When the Finding Nemo Submarine Voyage opened in 2002, the Monorail sported yellow and blue paint to match the submarines. And when Cars Land opened in 2012, the Monorails received temporary decals giving each vehicle eyes and a mouth.


Mint Julep Bar



New Orleans Square – Head toward the Haunted Mansion, and turn left when you reach the end of the French Market Restaurant patio. You’ll see the Mint Julep Bar on your left, across from the New Orleans Square railroad station.


Service Type – quick service

Seating – outdoor enclosed patio

Reservations – no

Entertainment – periodic live music



The Mint Julep Bar is a tucked away little haven that is a fan-favorite among New Orleans Square visitors. Try Disneyland’s famous mint julep drink, and enjoy the sights and sounds of New Orleans Square at the waterfront patio.

MY RATING – ★★★★☆

The mint julep is really good, although it is VERY minty. Remember that Disneyland is a dry park, so the mint juleps are non-alcoholic. Whether you want a sweet snack, coffee, or a mint julep, you’ll find something to enjoy at the Mint Julep Bar. The bar shares a patio with the French Market Restaurant, so you’ll also get to enjoy the view of the Rivers of America and the live jazz music!


  • Mint Julep
  • Mickey-shaped Beignets (3 pack)


The Mint Julep Bar has been in operation since New Orleans Square debuted in 1966.

The bar shares a building with the French Market Restaurant, though the two quick-service spots are considered two separate dining options.

Jedi Training Academy


October 2006 – present


Tomorrowland – If you take the main path from Main Street USA, you’ll find the Academy on your left, in front of the Tomorrowland Terrace. If you are coming from Fantasyland or if you take the Main Street USA path toward the Matterhorn, you’ll find the Academy on your right, across from the Submarine Voyage.


After the success of Star Wars Weekends in Walt Disney World, Disneyland wanted to increase Star Wars’ presence in Tomorrowland. The previous show at Tomorrowland Terrace, Club Buzz, closed in 2006, making room for a Star Wars show. Just like in Walt Disney World, the Jedi Training Academy became the first audience participation show in Tomorrowland specifically targeted at young children.

Since 2006, the Jedi Training Academy has captivated younger audiences, giving little ones to interact directly with the villains of the Star Wars universe. With its location in the center of Tomorrowland, the Academy draws huge crowds, making this show one of the most consistently popular in Disneyland.

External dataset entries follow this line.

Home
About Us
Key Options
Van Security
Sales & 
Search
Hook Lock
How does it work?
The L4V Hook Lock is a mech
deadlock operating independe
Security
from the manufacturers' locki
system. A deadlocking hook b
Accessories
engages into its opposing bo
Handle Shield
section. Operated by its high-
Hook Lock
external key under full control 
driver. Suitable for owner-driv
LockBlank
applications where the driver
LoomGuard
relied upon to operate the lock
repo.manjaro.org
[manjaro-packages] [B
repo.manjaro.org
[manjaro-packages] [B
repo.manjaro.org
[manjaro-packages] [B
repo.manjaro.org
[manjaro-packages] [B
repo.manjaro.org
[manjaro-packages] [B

When the show begins, a Jedi master randomly selects little ones from the crowd, naming them official Jedi trainees (padawans). The padawans learn how to use lightsabers, channel the force, and think like Jedi. Once they have completed their training, the padawans test their skills in a battle against stormtroopers, before an ultimate showdown with Darth Vader himself! Finally, the padawans graduate from the Academy, and head back into Tomorrowland as newly minted Jedi.


MY RATING: ★★★★☆

The Training Academy is entertaining for the whole family – over-the-top exciting for kids and really adorable to watch for adults. The padawans usually take their training very seriously, and what could possibly beat a lightsaber duel with Darth Vader?

My one complaint about the Jedi Training Academy is the complete lack of a viewing area. Unless you’re in the front row or are lucky enough to score an awesome table at the Tomorrowland Terrace, you really can’t see much of the action. But even so, the Jedi Training Academy is a heart-warming and entertaining live show.


If your child wants to participate in the show, get to the show area roughly 20-30 minutes before the scheduled show time so that you are at the front of the crowd. Selection is random, and up to the discretion of the cast members, so there is no guaranteed method to be chosen. But if you’re at the front and your child is very enthusiastic, you’ll have a decent chance of being picked.


Darth Maul occasionally appears alongside Darth Vader to fight the padawans.

Don’t forget to take your child’s certificate home; it recognizes their official status as a padawan and Academy graduate.